#### [Directions for this task]
Copy out the post on lessons learned in Western Sydney word for word, from its title through the last line.

#### [Document passage]
-- start --

What I’ve Learnt in Western Sydney with Katrina James

Only a handful of years ago I found myself back in Western Sydney, after several years abroad. I thought to myself “surely I can’t be back here again!” You see, I’m a creative person – I love arts, intellectual conversations and techno music. I had never envisioned that I would be able to have a career in my profession as a photographer in Western Sydney.

Although my first instinct upon returning was to move to the city, I decided to stay for a few months and started a project interviewing and photographing interesting people in Western Sydney. I actively made a choice to look for the good things around me and boy, did I find them. Everywhere.

The project I called The Westies has grown into a not-for-profit organisation and allowed me to fall deeply in love with the area after seeing it through a fresh new lens. I now see the region for what it is – vibrant, diverse, complex and full of opportunity. I realised I didn’t need to change anything, I just needed to sit still for a little while and pay attention.

Since moving to Parramatta, I have built my photography business, booked several jobs for Monocle, my favourite London-based magazine, developed new relationships and fostered old ones. I’ve founded The Westies Markets which provides a platform for over 45 local makers to sell their creations and, with two new locations having just been announced, that number is set to grow, and you should find a market close to you soon. As for techno music, I run No Lights No Lycra every Thursday evening in Parramatta, which is an hour of dancing in the dark. I really have everything I want right on my doorstep.

Here are some key takeaways I’ve learnt in Western Sydney.

1. Help is all around you.

The great thing about being in business is that it’s been done before. Over and over! Never have we lived in a time where so much information is available to us in a matter of seconds. There’s so much support and knowledge around you at all times and there’s just one thing you need to do to access it. Ask for help.

-- end --

#### [Supplied data]

-- start --

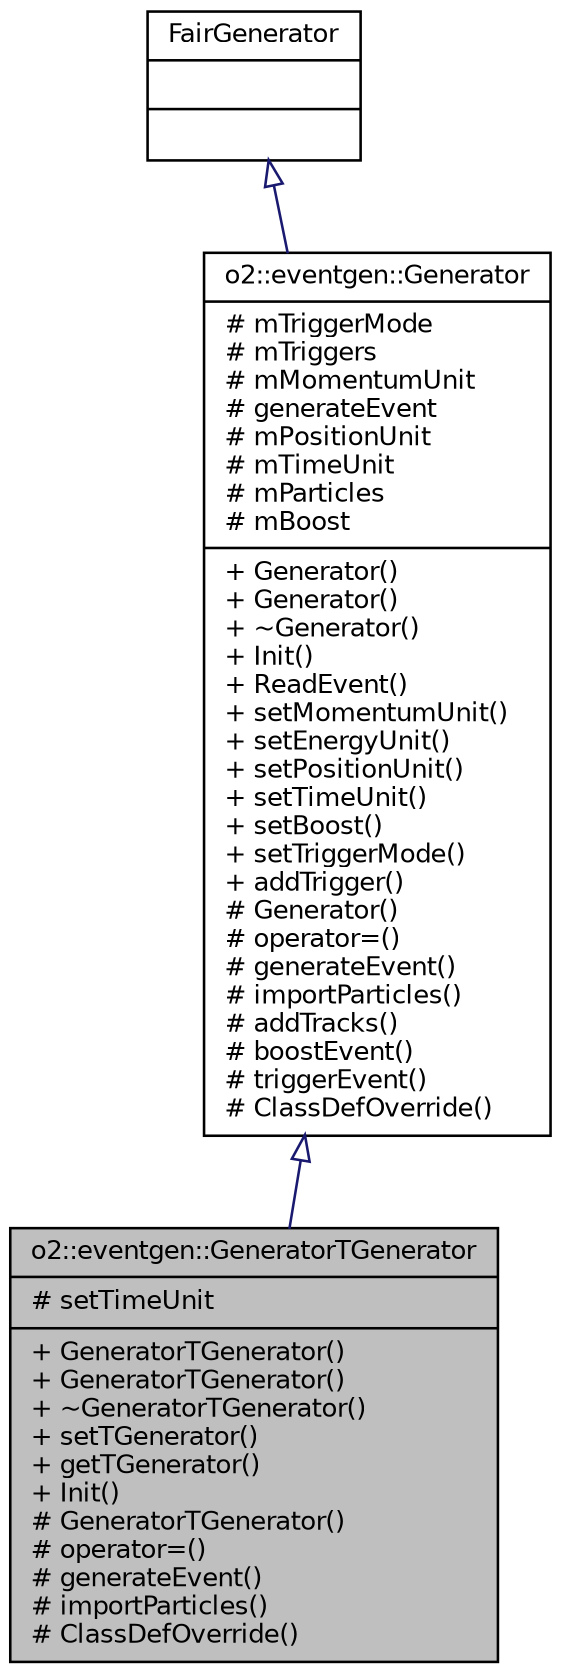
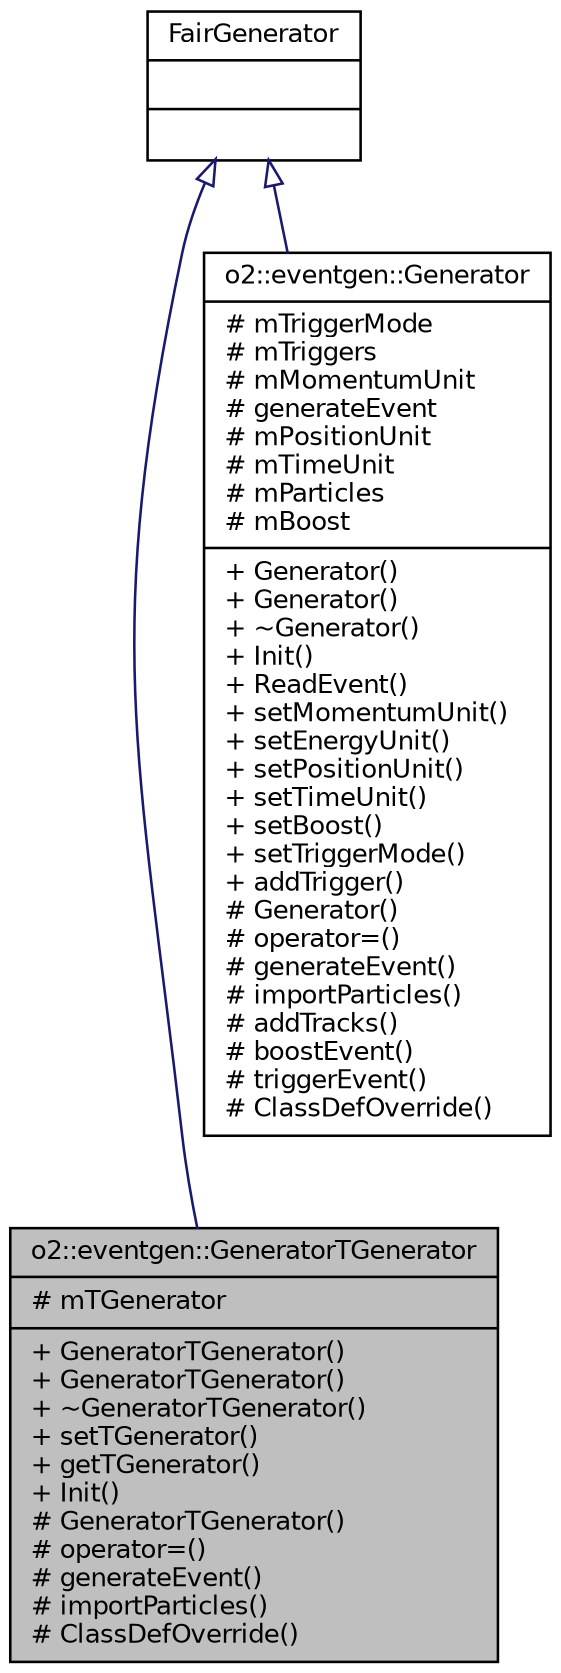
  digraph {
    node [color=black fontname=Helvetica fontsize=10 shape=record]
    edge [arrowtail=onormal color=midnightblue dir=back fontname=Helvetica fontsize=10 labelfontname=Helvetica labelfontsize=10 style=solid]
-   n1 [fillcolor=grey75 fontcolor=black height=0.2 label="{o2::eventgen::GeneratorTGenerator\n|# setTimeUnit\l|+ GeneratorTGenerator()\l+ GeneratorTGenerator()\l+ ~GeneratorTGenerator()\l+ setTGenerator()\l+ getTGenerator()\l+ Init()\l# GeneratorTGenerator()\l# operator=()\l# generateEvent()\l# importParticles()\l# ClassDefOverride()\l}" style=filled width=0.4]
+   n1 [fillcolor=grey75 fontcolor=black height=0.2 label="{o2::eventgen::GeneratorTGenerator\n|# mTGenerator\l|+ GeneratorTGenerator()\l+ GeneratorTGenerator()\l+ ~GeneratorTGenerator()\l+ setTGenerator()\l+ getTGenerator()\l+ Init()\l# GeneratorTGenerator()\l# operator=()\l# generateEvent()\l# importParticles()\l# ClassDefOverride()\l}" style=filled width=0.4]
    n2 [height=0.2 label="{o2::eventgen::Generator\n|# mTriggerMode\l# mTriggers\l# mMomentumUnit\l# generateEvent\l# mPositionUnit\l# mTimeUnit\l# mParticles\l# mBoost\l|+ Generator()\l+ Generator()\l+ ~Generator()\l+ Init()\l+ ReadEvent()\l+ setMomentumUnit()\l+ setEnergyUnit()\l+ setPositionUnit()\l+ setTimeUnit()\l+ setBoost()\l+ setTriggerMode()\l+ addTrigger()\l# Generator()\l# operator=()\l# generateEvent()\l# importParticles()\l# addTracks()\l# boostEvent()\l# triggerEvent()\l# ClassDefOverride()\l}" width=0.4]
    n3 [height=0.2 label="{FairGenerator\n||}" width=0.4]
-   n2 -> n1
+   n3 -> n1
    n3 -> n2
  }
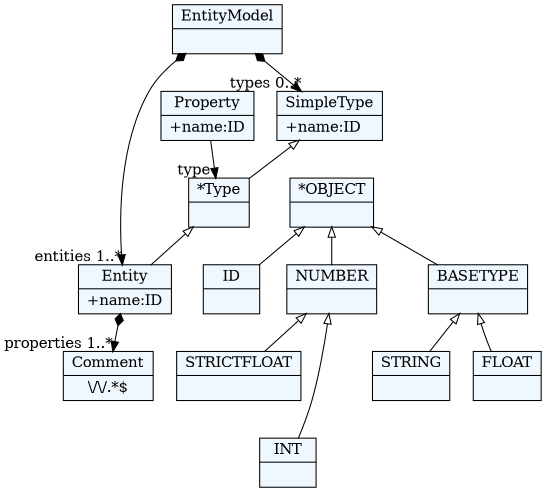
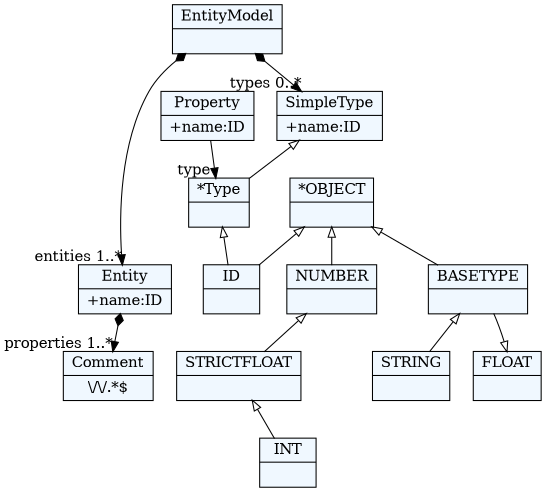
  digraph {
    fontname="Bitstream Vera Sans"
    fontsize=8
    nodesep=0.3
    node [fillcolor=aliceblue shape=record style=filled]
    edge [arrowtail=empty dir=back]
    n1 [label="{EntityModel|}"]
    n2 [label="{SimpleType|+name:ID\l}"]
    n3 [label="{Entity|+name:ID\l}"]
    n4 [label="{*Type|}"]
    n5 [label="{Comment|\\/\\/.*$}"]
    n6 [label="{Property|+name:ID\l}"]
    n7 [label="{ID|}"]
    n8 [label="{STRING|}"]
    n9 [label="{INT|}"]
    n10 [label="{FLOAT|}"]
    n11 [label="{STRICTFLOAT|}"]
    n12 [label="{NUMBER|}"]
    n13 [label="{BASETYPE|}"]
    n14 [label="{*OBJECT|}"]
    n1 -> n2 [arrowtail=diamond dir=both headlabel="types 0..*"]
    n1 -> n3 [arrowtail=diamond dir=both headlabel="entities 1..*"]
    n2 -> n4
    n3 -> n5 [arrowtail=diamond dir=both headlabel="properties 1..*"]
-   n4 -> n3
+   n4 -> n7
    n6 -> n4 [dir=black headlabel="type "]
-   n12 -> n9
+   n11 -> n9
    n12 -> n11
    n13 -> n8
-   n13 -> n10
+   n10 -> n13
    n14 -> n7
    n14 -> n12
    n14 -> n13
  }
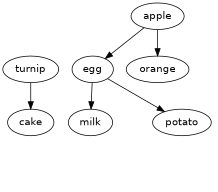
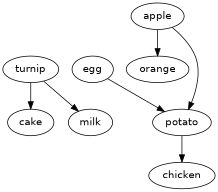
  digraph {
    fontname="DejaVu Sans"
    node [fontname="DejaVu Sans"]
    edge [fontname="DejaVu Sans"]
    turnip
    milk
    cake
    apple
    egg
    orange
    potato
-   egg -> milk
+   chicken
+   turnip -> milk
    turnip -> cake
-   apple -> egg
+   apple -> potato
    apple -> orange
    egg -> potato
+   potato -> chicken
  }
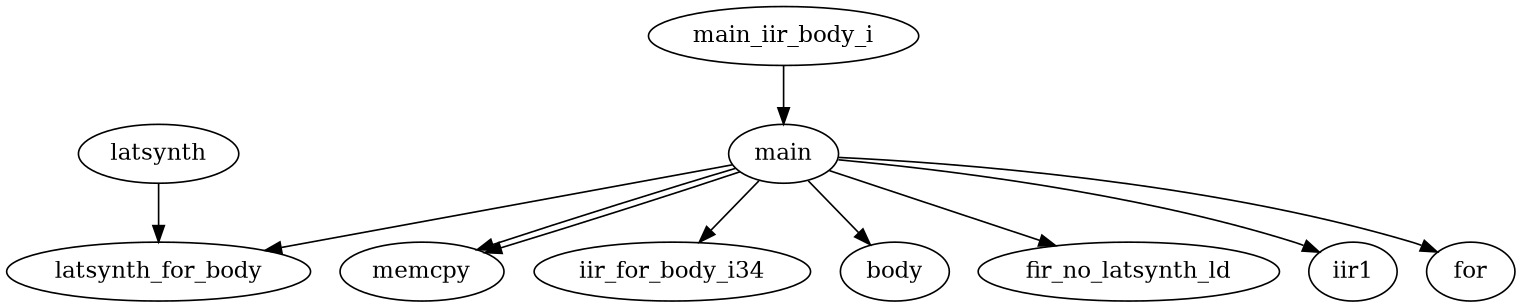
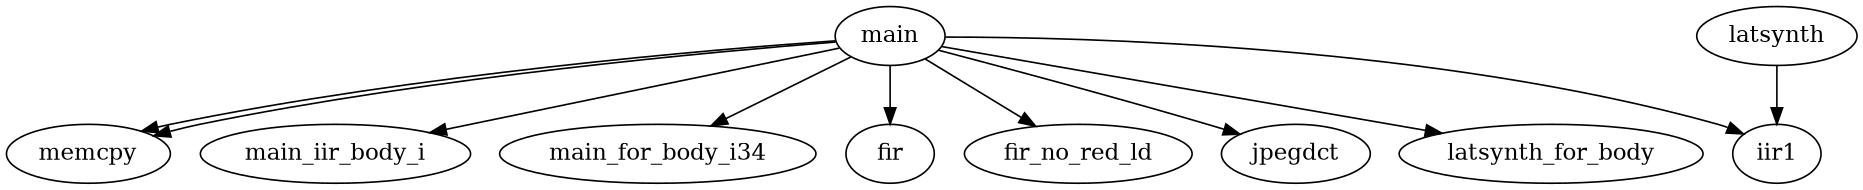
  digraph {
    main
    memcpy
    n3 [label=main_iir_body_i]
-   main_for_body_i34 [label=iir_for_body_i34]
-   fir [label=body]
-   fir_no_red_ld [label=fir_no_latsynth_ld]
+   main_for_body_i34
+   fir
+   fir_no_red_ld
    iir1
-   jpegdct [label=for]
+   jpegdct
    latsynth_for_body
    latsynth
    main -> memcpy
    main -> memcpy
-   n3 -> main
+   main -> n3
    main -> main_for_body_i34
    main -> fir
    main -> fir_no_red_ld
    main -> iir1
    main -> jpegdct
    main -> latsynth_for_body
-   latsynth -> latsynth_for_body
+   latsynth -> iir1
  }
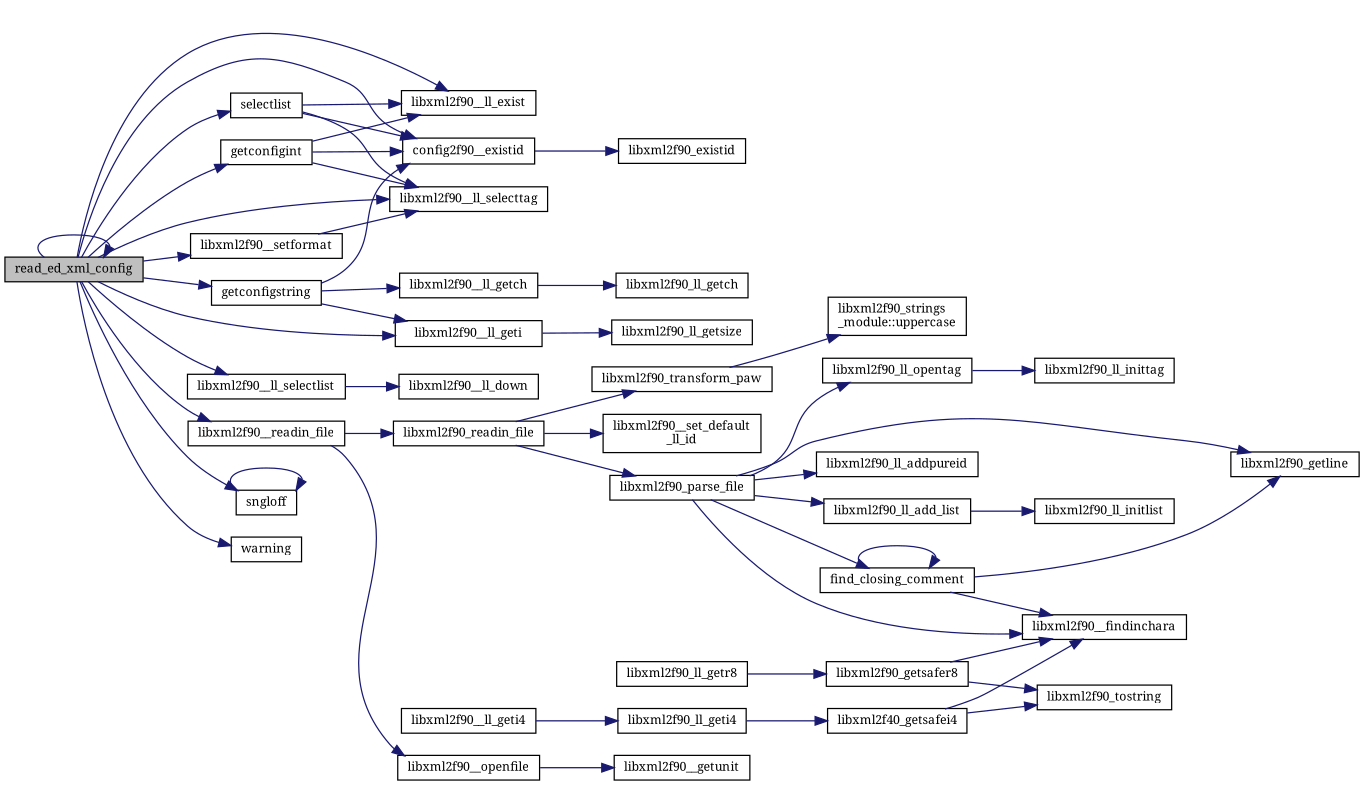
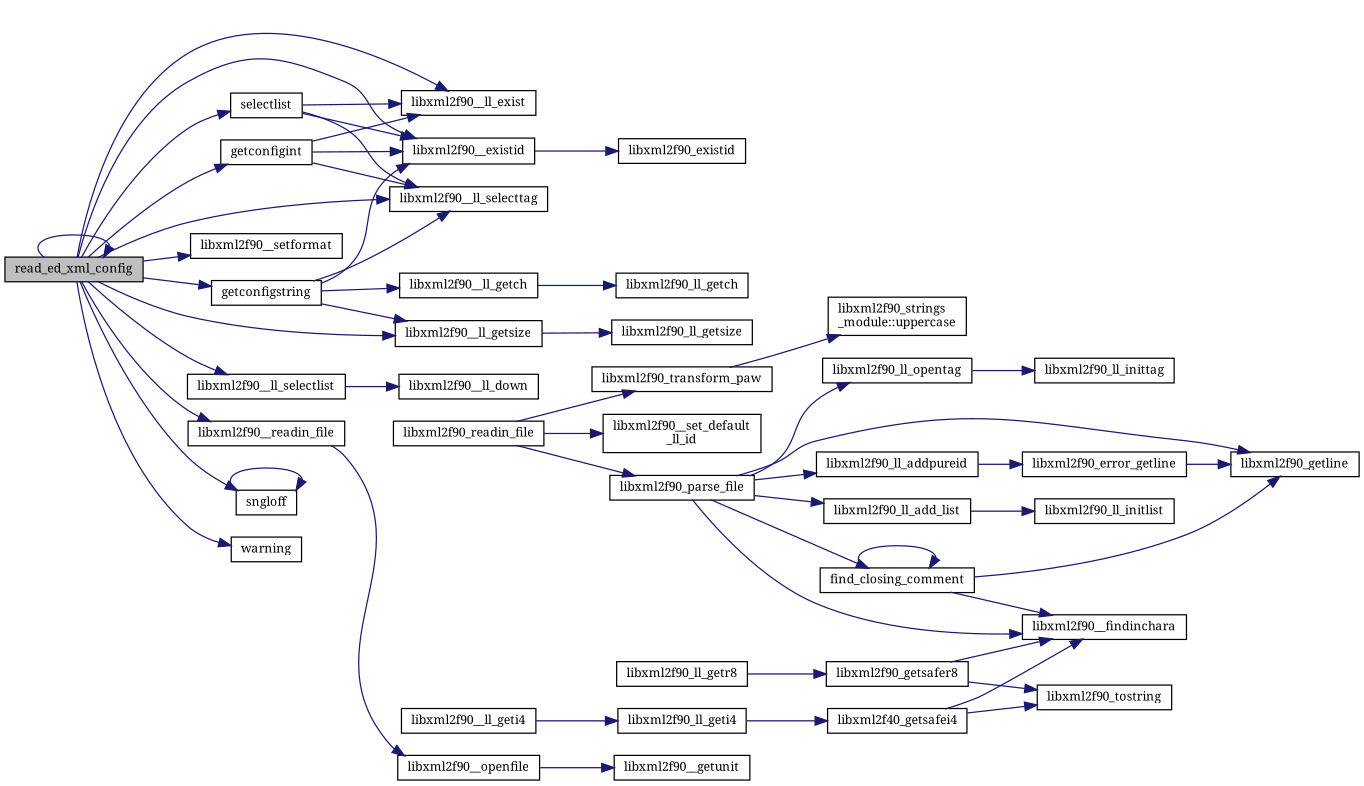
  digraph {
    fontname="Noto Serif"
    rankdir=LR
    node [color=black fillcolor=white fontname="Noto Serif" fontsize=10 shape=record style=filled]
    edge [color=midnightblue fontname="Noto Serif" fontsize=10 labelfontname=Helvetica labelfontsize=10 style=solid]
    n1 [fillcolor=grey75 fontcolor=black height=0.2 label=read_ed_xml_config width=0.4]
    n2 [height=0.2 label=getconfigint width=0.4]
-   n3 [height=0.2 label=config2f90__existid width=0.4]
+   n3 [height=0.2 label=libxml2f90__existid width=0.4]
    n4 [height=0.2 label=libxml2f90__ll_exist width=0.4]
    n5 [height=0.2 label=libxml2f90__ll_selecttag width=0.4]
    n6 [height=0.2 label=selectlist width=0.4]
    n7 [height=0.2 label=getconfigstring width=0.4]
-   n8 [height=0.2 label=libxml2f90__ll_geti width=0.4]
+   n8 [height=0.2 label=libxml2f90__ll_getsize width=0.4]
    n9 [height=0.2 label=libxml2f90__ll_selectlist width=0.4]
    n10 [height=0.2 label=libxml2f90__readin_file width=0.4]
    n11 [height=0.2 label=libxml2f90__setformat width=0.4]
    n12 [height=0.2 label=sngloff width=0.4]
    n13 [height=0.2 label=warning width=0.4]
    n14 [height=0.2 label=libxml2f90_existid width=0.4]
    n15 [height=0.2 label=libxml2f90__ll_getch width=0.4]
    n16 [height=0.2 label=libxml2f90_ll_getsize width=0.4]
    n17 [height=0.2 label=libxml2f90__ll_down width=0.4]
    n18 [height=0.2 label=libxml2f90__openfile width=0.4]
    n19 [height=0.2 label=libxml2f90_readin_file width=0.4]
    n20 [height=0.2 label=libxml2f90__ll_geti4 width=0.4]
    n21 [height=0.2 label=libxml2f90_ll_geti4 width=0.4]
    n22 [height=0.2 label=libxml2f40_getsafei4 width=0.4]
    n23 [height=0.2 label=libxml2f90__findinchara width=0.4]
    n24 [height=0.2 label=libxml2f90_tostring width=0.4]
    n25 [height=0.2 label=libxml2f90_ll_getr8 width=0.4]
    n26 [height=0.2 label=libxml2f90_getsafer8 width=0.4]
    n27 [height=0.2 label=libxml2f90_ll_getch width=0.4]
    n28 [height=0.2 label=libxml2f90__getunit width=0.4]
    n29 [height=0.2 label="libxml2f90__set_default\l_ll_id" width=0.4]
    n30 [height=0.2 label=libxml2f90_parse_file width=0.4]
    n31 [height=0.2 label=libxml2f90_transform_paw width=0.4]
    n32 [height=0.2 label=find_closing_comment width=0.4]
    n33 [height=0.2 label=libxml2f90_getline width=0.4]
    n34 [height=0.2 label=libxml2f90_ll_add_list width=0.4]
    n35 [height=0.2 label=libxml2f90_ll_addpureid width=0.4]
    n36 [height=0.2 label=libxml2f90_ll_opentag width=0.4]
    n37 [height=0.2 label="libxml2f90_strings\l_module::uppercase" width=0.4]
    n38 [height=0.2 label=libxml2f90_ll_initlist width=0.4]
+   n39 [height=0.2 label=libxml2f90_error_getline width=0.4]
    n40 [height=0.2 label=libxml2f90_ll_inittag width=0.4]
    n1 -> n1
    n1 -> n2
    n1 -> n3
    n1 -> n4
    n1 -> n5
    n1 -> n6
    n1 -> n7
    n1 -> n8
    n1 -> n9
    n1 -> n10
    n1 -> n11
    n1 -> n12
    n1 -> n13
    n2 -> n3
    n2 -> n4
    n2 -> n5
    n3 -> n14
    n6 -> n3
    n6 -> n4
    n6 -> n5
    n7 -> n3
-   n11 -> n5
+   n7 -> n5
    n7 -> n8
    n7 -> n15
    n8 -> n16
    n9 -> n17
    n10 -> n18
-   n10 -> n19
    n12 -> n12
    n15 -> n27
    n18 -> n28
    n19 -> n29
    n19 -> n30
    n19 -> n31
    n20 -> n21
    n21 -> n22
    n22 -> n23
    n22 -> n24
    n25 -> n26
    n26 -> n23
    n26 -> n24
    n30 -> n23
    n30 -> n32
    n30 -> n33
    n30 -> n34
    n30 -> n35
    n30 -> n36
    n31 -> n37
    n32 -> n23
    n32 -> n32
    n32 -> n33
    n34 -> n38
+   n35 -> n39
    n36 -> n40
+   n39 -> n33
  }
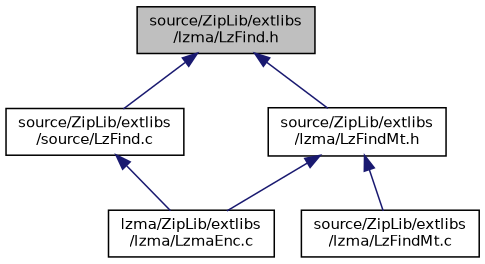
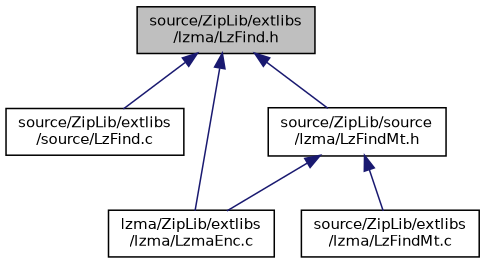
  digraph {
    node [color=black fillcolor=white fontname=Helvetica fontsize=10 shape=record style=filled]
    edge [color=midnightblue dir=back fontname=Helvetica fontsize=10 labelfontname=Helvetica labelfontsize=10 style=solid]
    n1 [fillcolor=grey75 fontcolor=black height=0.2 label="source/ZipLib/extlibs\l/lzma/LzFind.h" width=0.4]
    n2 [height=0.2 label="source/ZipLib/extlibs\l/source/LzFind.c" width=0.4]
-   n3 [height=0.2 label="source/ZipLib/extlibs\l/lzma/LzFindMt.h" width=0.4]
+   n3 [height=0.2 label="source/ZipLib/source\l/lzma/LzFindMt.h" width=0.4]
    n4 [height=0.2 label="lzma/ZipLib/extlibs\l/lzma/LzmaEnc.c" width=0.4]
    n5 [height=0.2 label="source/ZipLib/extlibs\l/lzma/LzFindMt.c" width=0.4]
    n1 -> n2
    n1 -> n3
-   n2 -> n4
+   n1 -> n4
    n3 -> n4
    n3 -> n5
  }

-- end --

#### [Solution]
What I’ve Learnt in Western Sydney with Katrina James

Only a handful of years ago I found myself back in Western Sydney, after several years abroad. I thought to myself “surely I can’t be back here again!” You see, I’m a creative person – I love arts, intellectual conversations and techno music. I had never envisioned that I would be able to have a career in my profession as a photographer in Western Sydney.

Although my first instinct upon returning was to move to the city, I decided to stay for a few months and started a project interviewing and photographing interesting people in Western Sydney. I actively made a choice to look for the good things around me and boy, did I find them. Everywhere.

The project I called The Westies has grown into a not-for-profit organisation and allowed me to fall deeply in love with the area after seeing it through a fresh new lens. I now see the region for what it is – vibrant, diverse, complex and full of opportunity. I realised I didn’t need to change anything, I just needed to sit still for a little while and pay attention.

Since moving to Parramatta, I have built my photography business, booked several jobs for Monocle, my favourite London-based magazine, developed new relationships and fostered old ones. I’ve founded The Westies Markets which provides a platform for over 45 local makers to sell their creations and, with two new locations having just been announced, that number is set to grow, and you should find a market close to you soon. As for techno music, I run No Lights No Lycra every Thursday evening in Parramatta, which is an hour of dancing in the dark. I really have everything I want right on my doorstep.

Here are some key takeaways I’ve learnt in Western Sydney.

1. Help is all around you.

The great thing about being in business is that it’s been done before. Over and over! Never have we lived in a time where so much information is available to us in a matter of seconds. There’s so much support and knowledge around you at all times and there’s just one thing you need to do to access it. Ask for help.